Publié le 25/02/2011

Extrait du document

(Abel Reilhan se rend à Mazel-de-Mort rejoindre une bande de chasseurs que réunit, chaque année, l'ouverture de la chasse. Au long du sentier, dans un monologue intérieur, il se redit les bonnes raisons qu'il a de tenir bon dans son rude hameau de Maheux.) «Oui, bien sûr, il y avait ce retard qu'il n'arrivait pas à combler, cette course harassante après la saison, dont il n'était jamais parvenu à épouser le rythme, les récoltes à moitié perdues, la terre emportée par les orages, et qu'on était obligé de remonter dans des paniers, les pentes raides à dévaler et à gravir du matin au soir pour engranger le foin ou garnir le bûcher, il y avait la tristesse du soleil et la solitude du cœur, le silence du monde, l'incertitude de l'avenir, il y avait la pauvreté, cette pauvreté qui habitait chez vous de la naissance à la mort comme une compagne fidèle et que vous finissiez par aimer, cette pauvreté de la terre, de la table, des vêtements, cette pauvreté des gestes et des mots, cette pauvreté que tout le monde haïssait, refusait avec rage. Eh bien quoi, la pauvreté? Vous avez tous ce mot-là à la bouche. Comme s'il ne vaut pas mieux manger une cèbe1 assis devant sa porte et en étant un homme libre, que de se nourrir de langouste en prison; car enfin, ne me dites pas que ces gens-là ne sont pas en prison.

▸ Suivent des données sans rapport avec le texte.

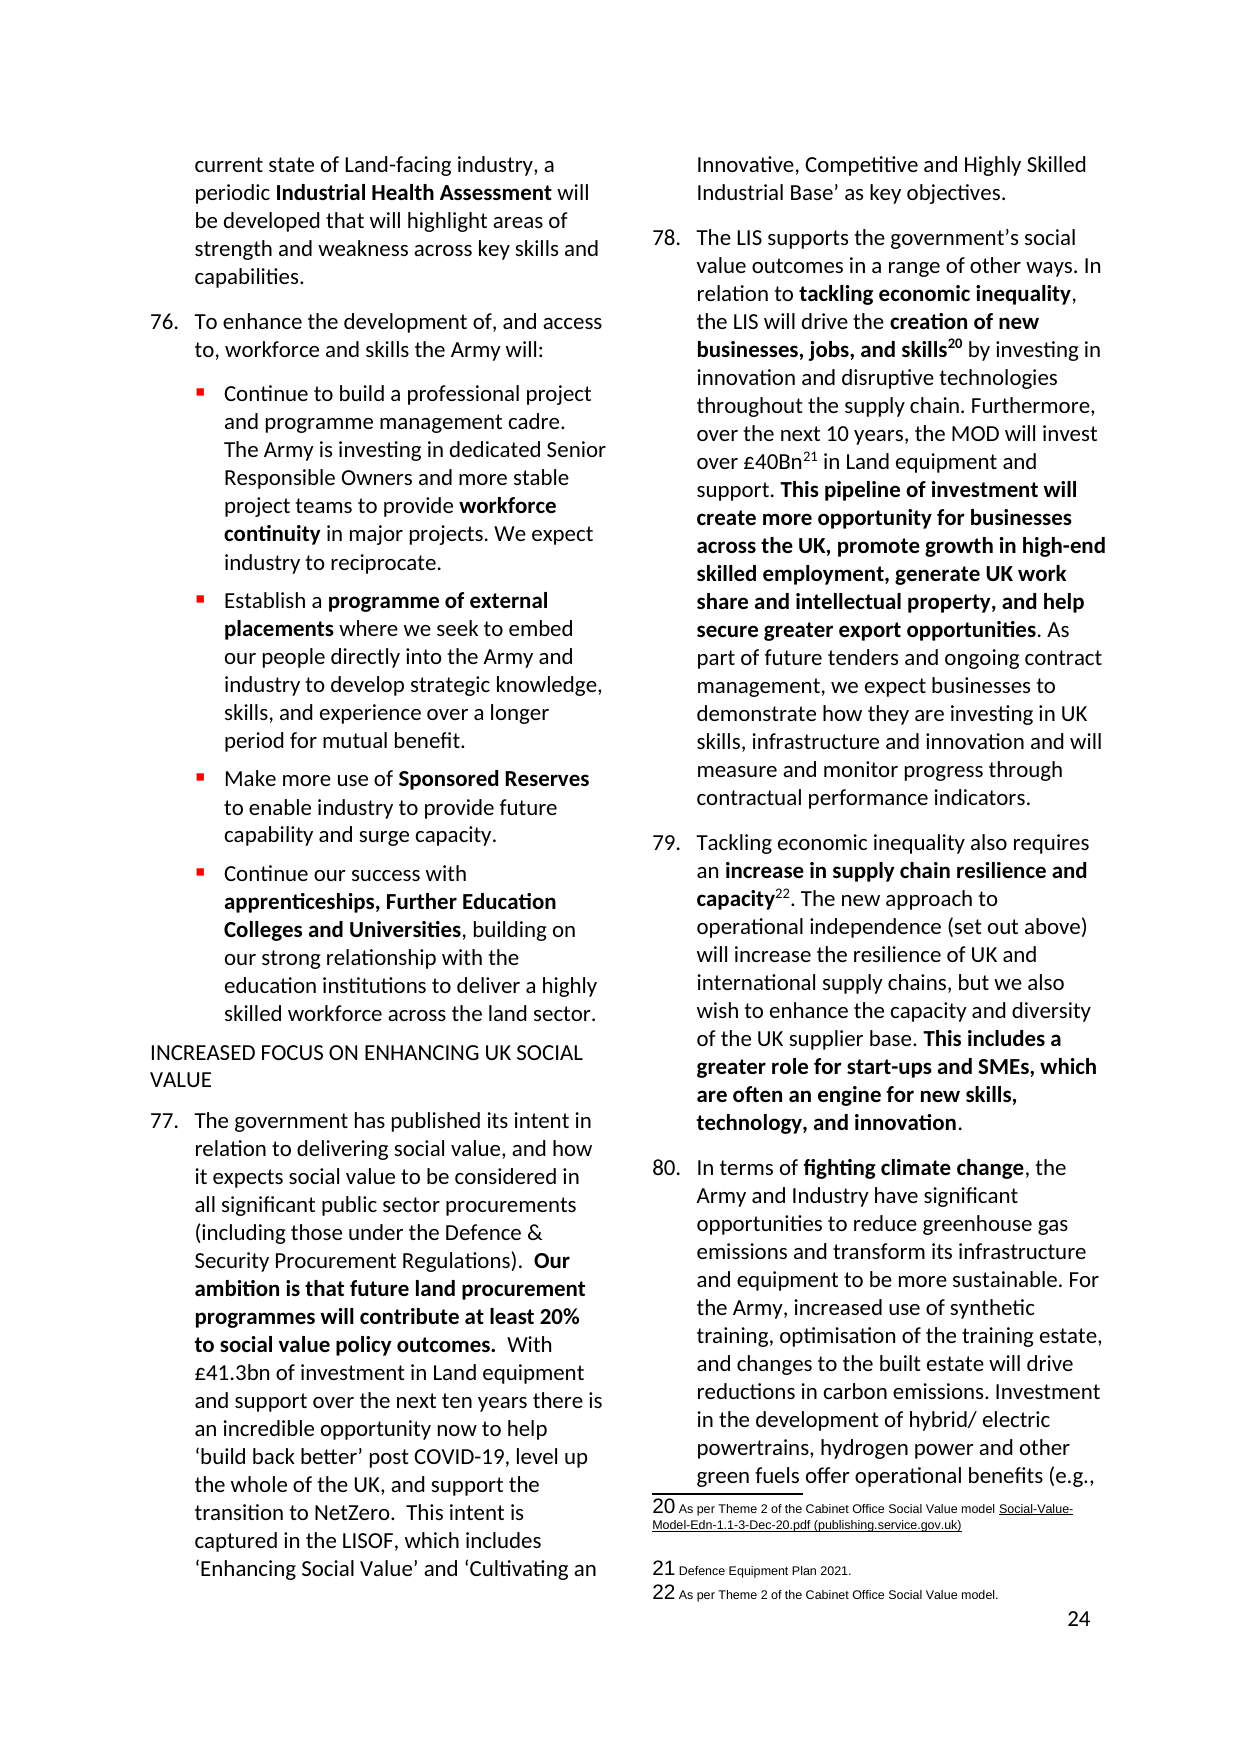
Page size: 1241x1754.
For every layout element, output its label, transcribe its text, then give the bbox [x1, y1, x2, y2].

list As per Theme 2 of the Cabinet Office Social Value model Social-Value-Model-Edn-1.1-3-Dec-20.pdf (publishing.service.gov.uk) [652, 1494, 1107, 1532]
list Defence Equipment Plan 2021. [652, 1556, 1107, 1580]
list Tackling economic inequality also requires an increase in supply chain resilience and capacity. The new approach to operational independence (set out above) will increase the resilience of UK and international supply chains, but we also wish to enhance the capacity and diversity of the UK supplier base. This includes a greater role for start-ups and SMEs, which are often an engine for new skills, technology, and innovation. [652, 828, 1107, 1136]
list In terms of fighting climate change, the Army and Industry have significant opportunities to reduce greenhouse gas emissions and transform its infrastructure and equipment to be more sustainable. For the Army, increased use of synthetic training, optimisation of the training estate, and changes to the built estate will drive reductions in carbon emissions. Investment in the development of hybrid/ electric powertrains, hydrogen power and other green fuels offer operational benefits (e.g., [652, 1153, 1107, 1489]
list The LIS supports the government’s social value outcomes in a range of other ways. In relation to tackling economic inequality, the LIS will drive the creation of new businesses, jobs, and skills by investing in innovation and disruptive technologies throughout the supply chain. Furthermore, over the next 10 years, the MOD will invest over £40Bn in Land equipment and support. This pipeline of investment will create more opportunity for businesses across the UK, promote growth in high-end skilled employment, generate UK work share and intellectual property, and help secure greater export opportunities. As part of future tenders and ongoing contract management, we expect businesses to demonstrate how they are investing in UK skills, infrastructure and innovation and will measure and monitor progress through contractual performance indicators. [652, 223, 1107, 811]
list Make more use of Sponsored Reserves to enable industry to provide future capability and surge capacity. [194, 764, 608, 849]
list Continue our success with apprenticeships, Further Education Colleges and Universities, building on our strong relationship with the education institutions to deliver a highly skilled workforce across the land sector. [194, 859, 608, 1027]
list To enhance the development of, and access to, workforce and skills the Army will: [150, 307, 608, 363]
list As per Theme 2 of the Cabinet Office Social Value model. [652, 1580, 1107, 1604]
list current state of Land-facing industry, a periodic Industrial Health Assessment will be developed that will highlight areas of strength and weakness across key skills and capabilities. [150, 150, 608, 290]
list Continue to build a professional project and programme management cadre. The Army is investing in dedicated Senior Responsible Owners and more stable project teams to provide workforce continuity in major projects. We expect industry to reciprocate. [194, 379, 608, 576]
list Innovative, Competitive and Highly Skilled Industrial Base’ as key objectives. [652, 150, 1107, 206]
list The government has published its intent in relation to delivering social value, and how it expects social value to be considered in all significant public sector procurements (including those under the Defence & Security Procurement Regulations). Our ambition is that future land procurement programmes will contribute at least 20% to social value policy outcomes. With £41.3bn of investment in Land equipment and support over the next ten years there is an incredible opportunity now to help ‘build back better’ post COVID-19, level up the whole of the UK, and support the transition to NetZero. This intent is captured in the LISOF, which includes ‘Enhancing Social Value’ and ‘Cultivating an [150, 1106, 605, 1582]
subtitle Increased focus on enhancing UK Social Value [150, 1038, 605, 1094]
list Establish a programme of external placements where we seek to embed our people directly into the Army and industry to develop strategic knowledge, skills, and experience over a longer period for mutual benefit. [194, 586, 608, 754]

Ne me dites pas que ces gens-là sont heureux. Ils ont beau être habillés comme des milords, rouler en voiture, aller au cinéma, faire des tas de trucs extraordinaires, ils ont l'air triste, ils sont toujours malades ou en colère après quelqu'un : ils se battent pour un oui ou pour un non, des guerres et des révolutions en veux-tu en voilà; quand on les voit marcher dans la rue, collés les uns aux autres, on se demande où ils vont, en tout cas ça n'a pas l'air de leur faire plaisir d'aller où ils vont et de faire ce qu'ils font, et c'est peut-être pour ça qu'à la fin ils se battent. Ils se battent parce qu'ils s'ennuient, et ils veulent qu'on aille se battre à leur côté; ils n'ont qu'à se battre tout seuls si ça leur chante : est-ce qu'ils s'intéressent à nous, le reste du temps? L'été, on en voit rappliquer quelques-uns par ici... « Jean CARRIÈRE, L'épervier de Maheux.

1. «Un oignon« (terme patois). sujets au choix 1) Évoquez la journée d'Abel Reilhan la veille de son départ pour Mazel-de-Mort. 2) «L'été, on en voit rappliquer quelques-uns par ici...« Complétez le texte. 3) Sous la forme de votre choix, traitez l'un des thèmes abordés par ce texte.